En 1971, durante la Feria de Arte de Colonia, el artista Marcel Broodthaers quiso saldar la deuda del descalabro financiero del “Museo de Arte Moderno” que había creado. En medio de la temporada de safari del arte mercantil, Broodthaers ofertó un lingote de oro. La pieza, junto a un certificado de autenticidad del curador (Broodthaers), se vendía bajo un contrato financiero que fijaba el precio al doble de la cotización del día y obligaba a pagar en efectivo.
En un brochure informativo Broodthaers era entrevistado por un periodista indiferente (¿el mismo Broodthaers?) que increpaba sobre la naturaleza ficticia del museo y la transacción con el lingote. Broodthaers respondía: “Ficción o realidad, no importa, se trata de un contrato lógico […] es una ficción lógica”. Una fantasmagoría que prometía duplicar el precio del oro con solo llamarlo arte. ¿Se habrá vendido la pieza? ¿Alguien habrá firmado el contrato? Las respuestas son parte de la leyenda de Broodthaers pero el gesto, su “ficción lógica”, permanece.
En 1975, la Casa Christie’s vendió en subasta seis placas metálicas grabadas con citas de mecenas del arte. La obra Sobre el engrase social del artista Hans Haacke alcanzó los US$90.000 y triplicó el precio base. La transacción fue peculiar porque estaba amparada por un contrato instigado por el marchante Seth Siegelaub, pionero en “arte conceptual”, y redactado por Bob Projansky, un abogado familiarizado con la industria del arte.

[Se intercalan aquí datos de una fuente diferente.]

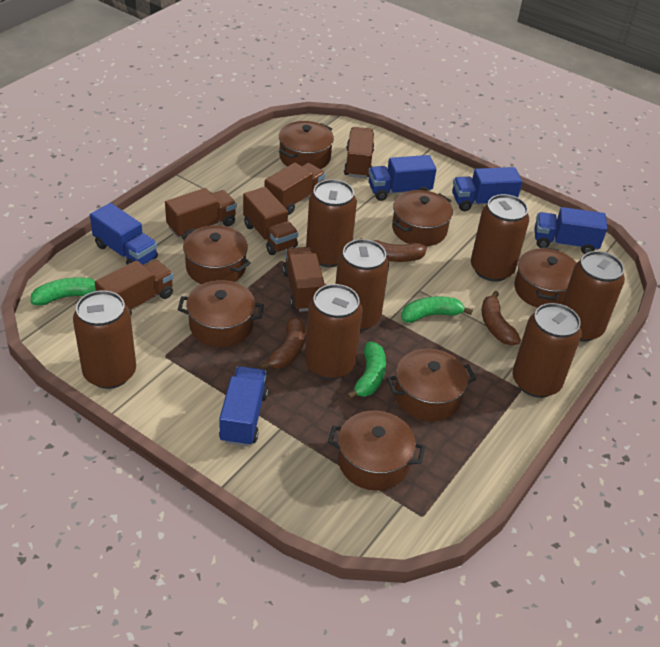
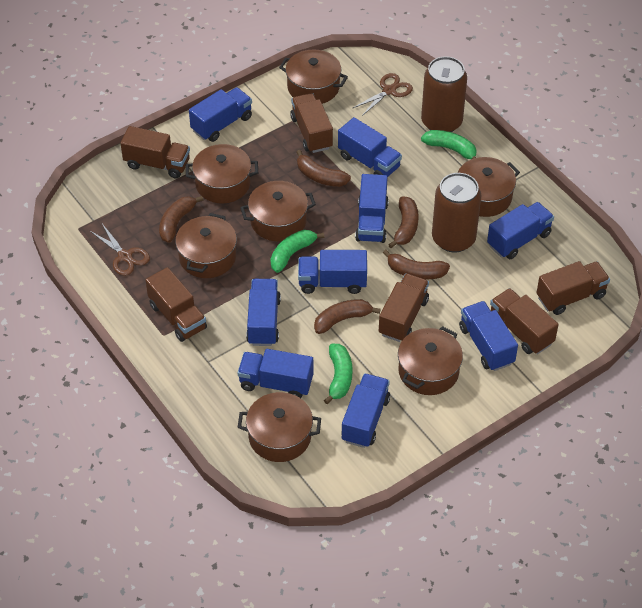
blue truck: 5 -> 9
brown banana: 3 -> 5
brown can: 7 -> 2
brown scissors: 0 -> 2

El contrato se diseñó para favorecer a los artistas y sus beneficios van desde garantizar un l5% en futuras ventas hasta poder asesorar y vetar propuestas expositivas de la obra. Haacke recibió lo suyo pero a futuro la iniciativa contractual resultó una traba comercial y otros artistas que intentaron ser fieles a las cláusulas tuvieron que ceder para evitar el veto. Solo celebridades conceptuales como Haacke, y uno que otro ocioso con recursos para jugar a la ética, continuaron usando el Contrato Projansky.
La única regla del mercado del arte es que no hay reglas, se puede hacer todo tipo de contratos: duplicar el precio del oro, vender artesanía conceptual a precio de lingote o hacer negocios redondos inflando Boteros al doble o triple de su precio histórico (como intentaron hacerlo los Botero con el Presidente Santos en 2012).
Es arte: las cosas cuestan lo que las gentes —el ansioso, el amante, el conocedor, el estratega, el marrano— estén dispuestas a pagar. Sin embargo, a la luz de la casuística de Broodthaers y compañía, es abrumadora la simpleza conceptual de la mayoría de contratos del arte. Se trata de un “chan con chan” que a duras penas produce un recibo. Y claro, si usted es un artista cachorro, si quiere vivir del arte, o si es un cínico, un indiferente o un romántico que cree en el “arte por el arte”, poco importa la transacción y bien, todo bien (mientras le paguen su parte).
Sin embargo, este consentimiento comercial es paradójico en todos esos artistas consagrados que manifiestan tener una profunda conciencia social y que surfean la ola del “arte político”. Artistas visionarios que hacen filantropía en compañía de la Primera Dama de la Nación, pero cuando les preguntan sobre la especulación que se hace con sus piezas se tapan ojos, oídos, nariz y boca; artistas prestos a crear sentidas grietas de conmiseración y a denunciar con fiereza las injusticias provocadas por el desmadre social, pero que se acomodan a lo mercantil y son complacientes con la sobreexplotación de su obra.
Un ejemplo de contrato para vender “arte político” podría parodiar el contrato de Broodthaers, solo que a la inversa: estipular que para futuras ventas sea mandatorio depreciar la obra, hacer que la transacción —el precio— trabaje para el sentido —el valor—, y no al revés. Cláusulas así mostrarían que no basta con repetir una y otra vez que “el buen arte es político”, sino que los buenos “artistas políticos” hacen, venden y exhiben su arte políticamente. Pero tal vez este tipo de “contrato lógico”, o “ficción lógica”, excede los intereses de estos artistas que actúan como la conciencia del “arte contemporáneo”, pero a quienes su plácida inconciencia, en términos de mercado, solo da para acomodarlos en el género del arte naíf.